Laut der ukrainischen Aufklärung planen die Russen umfassende Vorstöße aus dem Donbass und der Krim, außerdem ein Landungsmanöver
bei Odessa sowie Angriffe aus Belarus. Damit könnten sie den russischsprachigen Südosten der Ukraine, außerdem die Hauptstadt Kiew und vor allem die komplette Schwarzmeerküste unter ihre Kontrolle bringen. Die verbleibende Rumpfukraine verlöre den Zugang zum Meer, die annektierte Halbinsel Krim aber erhielte eine breite Landbrücke nach Russland und problemlose Wasserversorgung aus dem Dnjepr. Der Donbass-Konflikt, in dem Russland zusehends genervt auftritt, wäre erledigt. Die russischen Besatzer könnten zudem direkte Fühlung zur prorussischen Separatistenrepublik Transnistrien in der Moldau aufnehmen und künftig auch die europäisch orientierte moldawische Regierung unmittelbar unter Druck setzen. Russland hätte mit der Ukraine auch deren zaudernde westliche Unterstützer besiegt, sich als Eurasiens Militärmacht Nummer 1 etabliert. Und das russische Portal nv.ua zitiert den neuesten Aufsatz des ehemaligen Kreml-Ideologen Wladislaw Surkow: „Für Russland ist ständige Ausbreitung nicht einfach eine Idee, sondern grundlegendes Existenzial unseres historischen Seins.“
Allerdings halten die Quellen in Washington oder Kiew den russischen Militärschlag für keineswegs sicher. Und erst gestern beteuerte Kreml-Sprecher Dmitri Peskow, sein Land hege keine aggressive Pläne. Im Gegenteil plane die Ukraine aggressive Aktionen gegen die prorussischen Rebellenrepubliken im Donbass. Der Moskauer Militärexperte Viktor Litowkin sagte, es handle sich um eine westliche Fake-Kampagne. „Russland wird nicht in die Ukraine einmarschieren, solange die Ukraine keine Großoffensive im Donbass beginnt.“Dann aber würden Russlands militärische Antwort auch die südukrainischen Küstenregionen Mykolajiw und Cherson, außerdem Odessa treffen. Bei Mykolajiw und Otschakiw befänden sich Nato-Ausbildungszentren, in Berdjansk wollten die Briten eine Marinebasis für die Ukraine bauen, Russland werden solche Bedrohungen bei dieser Gelegenheit ebenfalls beseitigen. Aber Litowkin glaubt, die USA werde keine ukrainische Großoffensive im Donbass zulassen. Ihnen sei klar, wie böse diese für die Ukraine ende. Und der Kiewer Politologe Wadim Karassjow hält eine Invasion nur für eine Reserve-Variante Russlands. „Moskau hat dieses Bedrohungsszenario aufgebaut, um den Westen politisch unter Druck zu setzen, wie schon im vergangenen Frühjahr“. Biden und der Westen seien seitdem schwächer geworden, China stärker, der Gaspreis enorm, das wolle Putin auf der Verhandlungsszene ausnutzen.

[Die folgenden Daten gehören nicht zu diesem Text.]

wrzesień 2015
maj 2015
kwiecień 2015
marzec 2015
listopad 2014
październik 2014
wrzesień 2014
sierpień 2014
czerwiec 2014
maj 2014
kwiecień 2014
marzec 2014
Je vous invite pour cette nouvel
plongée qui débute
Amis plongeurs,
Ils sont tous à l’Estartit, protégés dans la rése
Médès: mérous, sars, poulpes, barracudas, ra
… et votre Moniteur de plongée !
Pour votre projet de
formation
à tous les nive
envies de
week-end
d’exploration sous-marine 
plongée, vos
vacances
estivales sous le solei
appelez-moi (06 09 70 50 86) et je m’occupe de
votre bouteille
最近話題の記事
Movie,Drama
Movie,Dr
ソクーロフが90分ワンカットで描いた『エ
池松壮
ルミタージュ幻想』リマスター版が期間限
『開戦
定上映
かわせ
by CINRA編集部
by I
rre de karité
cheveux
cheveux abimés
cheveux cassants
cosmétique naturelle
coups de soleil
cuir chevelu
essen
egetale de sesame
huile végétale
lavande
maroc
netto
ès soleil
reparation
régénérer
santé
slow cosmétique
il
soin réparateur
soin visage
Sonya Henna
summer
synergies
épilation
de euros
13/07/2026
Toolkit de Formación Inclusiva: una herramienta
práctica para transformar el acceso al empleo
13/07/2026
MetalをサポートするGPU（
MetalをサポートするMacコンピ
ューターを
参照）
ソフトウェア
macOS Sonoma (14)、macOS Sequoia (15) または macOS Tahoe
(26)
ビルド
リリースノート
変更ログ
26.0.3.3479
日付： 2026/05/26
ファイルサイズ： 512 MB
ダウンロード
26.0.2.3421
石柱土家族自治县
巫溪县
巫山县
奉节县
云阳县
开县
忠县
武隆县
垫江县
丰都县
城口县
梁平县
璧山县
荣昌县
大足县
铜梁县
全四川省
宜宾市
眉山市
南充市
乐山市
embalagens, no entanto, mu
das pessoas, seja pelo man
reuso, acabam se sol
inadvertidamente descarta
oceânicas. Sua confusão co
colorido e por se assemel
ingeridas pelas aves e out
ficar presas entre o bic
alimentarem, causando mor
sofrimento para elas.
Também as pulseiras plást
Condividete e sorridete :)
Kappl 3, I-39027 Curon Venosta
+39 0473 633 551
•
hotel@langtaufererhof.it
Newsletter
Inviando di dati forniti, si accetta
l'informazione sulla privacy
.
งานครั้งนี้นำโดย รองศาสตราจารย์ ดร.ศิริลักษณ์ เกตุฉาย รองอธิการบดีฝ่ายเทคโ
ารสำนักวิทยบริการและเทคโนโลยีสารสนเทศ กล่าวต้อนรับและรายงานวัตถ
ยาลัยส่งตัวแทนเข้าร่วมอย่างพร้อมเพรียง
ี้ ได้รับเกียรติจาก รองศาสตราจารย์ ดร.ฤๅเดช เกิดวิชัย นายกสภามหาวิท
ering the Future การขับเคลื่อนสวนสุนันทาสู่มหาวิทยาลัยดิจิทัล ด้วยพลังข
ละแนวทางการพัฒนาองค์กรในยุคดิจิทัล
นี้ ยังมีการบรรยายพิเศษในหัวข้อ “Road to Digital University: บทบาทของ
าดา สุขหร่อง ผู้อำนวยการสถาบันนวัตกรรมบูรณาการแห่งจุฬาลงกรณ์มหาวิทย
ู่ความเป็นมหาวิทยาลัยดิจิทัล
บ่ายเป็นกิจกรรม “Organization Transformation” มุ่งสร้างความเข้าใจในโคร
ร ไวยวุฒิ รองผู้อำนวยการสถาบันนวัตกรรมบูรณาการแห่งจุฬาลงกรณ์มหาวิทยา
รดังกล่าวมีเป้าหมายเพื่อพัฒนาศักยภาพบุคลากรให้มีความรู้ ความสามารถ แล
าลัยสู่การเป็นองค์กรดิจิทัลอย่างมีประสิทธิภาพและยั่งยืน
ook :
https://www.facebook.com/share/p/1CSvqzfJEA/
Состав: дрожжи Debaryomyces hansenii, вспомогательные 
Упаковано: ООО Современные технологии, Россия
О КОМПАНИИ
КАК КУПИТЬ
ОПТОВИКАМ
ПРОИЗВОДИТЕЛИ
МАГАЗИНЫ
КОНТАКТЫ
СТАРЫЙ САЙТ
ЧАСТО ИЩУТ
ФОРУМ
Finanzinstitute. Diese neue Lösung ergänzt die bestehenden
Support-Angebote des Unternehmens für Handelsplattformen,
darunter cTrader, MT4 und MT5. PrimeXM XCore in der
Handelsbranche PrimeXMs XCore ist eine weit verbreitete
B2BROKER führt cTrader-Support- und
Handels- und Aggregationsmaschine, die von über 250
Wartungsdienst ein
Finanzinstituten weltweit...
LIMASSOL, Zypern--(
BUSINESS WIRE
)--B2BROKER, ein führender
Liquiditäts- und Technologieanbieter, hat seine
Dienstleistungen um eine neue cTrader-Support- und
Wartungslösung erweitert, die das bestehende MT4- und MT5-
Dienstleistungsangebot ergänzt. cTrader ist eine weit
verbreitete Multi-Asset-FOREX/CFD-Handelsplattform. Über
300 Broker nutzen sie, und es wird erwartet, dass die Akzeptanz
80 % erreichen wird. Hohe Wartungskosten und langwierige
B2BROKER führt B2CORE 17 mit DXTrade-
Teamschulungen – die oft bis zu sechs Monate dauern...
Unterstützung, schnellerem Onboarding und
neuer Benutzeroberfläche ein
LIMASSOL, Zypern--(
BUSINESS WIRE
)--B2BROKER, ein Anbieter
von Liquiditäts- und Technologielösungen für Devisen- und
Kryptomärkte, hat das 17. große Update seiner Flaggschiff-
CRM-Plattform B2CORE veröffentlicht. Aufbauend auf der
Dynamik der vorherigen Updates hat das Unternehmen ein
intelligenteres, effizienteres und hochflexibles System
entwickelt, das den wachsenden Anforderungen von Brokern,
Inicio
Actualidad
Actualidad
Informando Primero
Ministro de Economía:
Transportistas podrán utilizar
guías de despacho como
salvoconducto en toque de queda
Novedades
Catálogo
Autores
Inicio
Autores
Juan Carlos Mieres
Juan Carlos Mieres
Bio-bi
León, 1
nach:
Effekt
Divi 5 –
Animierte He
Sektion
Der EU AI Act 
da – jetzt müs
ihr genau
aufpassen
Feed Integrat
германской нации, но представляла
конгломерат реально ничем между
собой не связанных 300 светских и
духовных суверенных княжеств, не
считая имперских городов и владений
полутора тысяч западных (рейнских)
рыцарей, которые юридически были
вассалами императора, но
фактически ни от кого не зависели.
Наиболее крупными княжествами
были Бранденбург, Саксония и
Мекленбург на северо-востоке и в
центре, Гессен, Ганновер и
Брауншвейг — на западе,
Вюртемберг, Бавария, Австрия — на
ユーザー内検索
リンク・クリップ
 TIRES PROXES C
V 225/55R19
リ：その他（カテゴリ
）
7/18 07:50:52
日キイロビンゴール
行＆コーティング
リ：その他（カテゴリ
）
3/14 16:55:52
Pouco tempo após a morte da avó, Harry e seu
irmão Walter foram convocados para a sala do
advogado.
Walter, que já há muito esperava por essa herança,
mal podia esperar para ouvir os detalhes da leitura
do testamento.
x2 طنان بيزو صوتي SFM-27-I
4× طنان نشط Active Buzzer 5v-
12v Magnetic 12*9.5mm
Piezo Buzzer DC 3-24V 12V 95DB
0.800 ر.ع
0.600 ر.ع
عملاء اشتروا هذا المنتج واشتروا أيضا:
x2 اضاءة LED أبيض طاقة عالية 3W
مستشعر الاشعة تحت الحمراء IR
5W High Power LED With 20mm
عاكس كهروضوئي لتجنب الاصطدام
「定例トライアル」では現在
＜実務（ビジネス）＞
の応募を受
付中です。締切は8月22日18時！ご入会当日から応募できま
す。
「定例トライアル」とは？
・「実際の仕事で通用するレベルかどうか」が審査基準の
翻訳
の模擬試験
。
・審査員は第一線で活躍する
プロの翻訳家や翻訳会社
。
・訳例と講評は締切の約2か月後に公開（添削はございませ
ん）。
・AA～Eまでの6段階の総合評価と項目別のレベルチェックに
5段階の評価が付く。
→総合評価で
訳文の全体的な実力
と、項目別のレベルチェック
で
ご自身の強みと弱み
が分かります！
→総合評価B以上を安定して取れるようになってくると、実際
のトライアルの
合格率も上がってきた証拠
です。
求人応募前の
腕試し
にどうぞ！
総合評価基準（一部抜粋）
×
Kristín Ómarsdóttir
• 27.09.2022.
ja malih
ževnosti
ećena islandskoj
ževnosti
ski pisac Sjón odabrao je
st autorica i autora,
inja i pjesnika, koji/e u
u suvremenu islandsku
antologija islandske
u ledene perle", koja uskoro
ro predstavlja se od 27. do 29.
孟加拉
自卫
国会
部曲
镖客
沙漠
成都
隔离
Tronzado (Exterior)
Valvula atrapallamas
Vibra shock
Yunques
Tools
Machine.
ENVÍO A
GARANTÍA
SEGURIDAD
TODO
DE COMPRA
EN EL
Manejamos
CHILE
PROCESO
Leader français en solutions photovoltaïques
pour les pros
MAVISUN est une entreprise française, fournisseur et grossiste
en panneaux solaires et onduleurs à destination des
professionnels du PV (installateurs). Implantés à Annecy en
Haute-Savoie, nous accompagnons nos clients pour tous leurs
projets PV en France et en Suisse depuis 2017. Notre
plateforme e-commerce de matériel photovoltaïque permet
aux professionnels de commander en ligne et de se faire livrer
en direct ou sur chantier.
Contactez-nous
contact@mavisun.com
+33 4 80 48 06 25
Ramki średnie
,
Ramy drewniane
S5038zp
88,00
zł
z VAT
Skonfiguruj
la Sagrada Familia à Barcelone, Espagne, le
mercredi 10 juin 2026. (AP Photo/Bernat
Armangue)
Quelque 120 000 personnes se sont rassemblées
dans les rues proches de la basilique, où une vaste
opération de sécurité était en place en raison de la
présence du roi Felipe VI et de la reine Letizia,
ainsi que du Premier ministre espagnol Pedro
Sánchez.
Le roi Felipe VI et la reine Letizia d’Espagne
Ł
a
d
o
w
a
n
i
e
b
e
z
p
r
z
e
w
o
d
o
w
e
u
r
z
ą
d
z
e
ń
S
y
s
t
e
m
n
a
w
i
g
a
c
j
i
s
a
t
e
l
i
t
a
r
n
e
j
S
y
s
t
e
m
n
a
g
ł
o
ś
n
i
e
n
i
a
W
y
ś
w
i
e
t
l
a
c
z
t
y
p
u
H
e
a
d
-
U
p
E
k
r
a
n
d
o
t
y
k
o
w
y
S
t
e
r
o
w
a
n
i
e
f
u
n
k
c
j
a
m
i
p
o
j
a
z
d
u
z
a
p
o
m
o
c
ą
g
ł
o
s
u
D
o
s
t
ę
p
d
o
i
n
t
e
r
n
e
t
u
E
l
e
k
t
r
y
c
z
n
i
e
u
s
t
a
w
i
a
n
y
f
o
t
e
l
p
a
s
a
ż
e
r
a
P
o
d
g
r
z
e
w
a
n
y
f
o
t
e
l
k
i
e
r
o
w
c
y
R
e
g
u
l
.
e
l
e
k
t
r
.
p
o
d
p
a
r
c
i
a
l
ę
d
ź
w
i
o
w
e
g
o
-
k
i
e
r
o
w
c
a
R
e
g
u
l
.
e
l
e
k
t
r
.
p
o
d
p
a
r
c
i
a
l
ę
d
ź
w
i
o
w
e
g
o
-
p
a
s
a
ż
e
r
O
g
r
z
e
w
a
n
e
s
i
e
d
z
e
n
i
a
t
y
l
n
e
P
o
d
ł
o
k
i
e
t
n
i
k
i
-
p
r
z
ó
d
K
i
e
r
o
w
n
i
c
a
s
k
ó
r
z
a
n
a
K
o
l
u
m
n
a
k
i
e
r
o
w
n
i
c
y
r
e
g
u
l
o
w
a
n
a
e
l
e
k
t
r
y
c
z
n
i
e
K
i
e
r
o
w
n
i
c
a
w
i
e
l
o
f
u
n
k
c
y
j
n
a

Andererseits riskiert er bei einem großen Krieg neue schmerzhafte Wirtschaftssanktionen und das Aus für die schon fertige Gaspipeline Nord Stream 2. Auch andere Analytiker glauben, noch bluffe Putin. Der hatte vergangene Woche vor dem eigenen Außenministerium gefordert, die westlichen Staaten weiter unter Spannung zu halten. „Dieser Zustand muss bei ihnen so lange wie möglich aufrechterhalten bleiben.“Ziel sei es, „langfristige, seriöse Sicherheitsgarantien“für Russland durchzusetzen. Im April zogen sich die russischen Truppen zurück, nachdem Biden Putin einen Gipfel vorgeschlagen hatte. Jetzt wird wieder über ein zumindest virtuelles Treffen debattiert. Aber mit jedem neuen Truppenaufmarsch treibt der Kreml den Einsatz in die Höhe.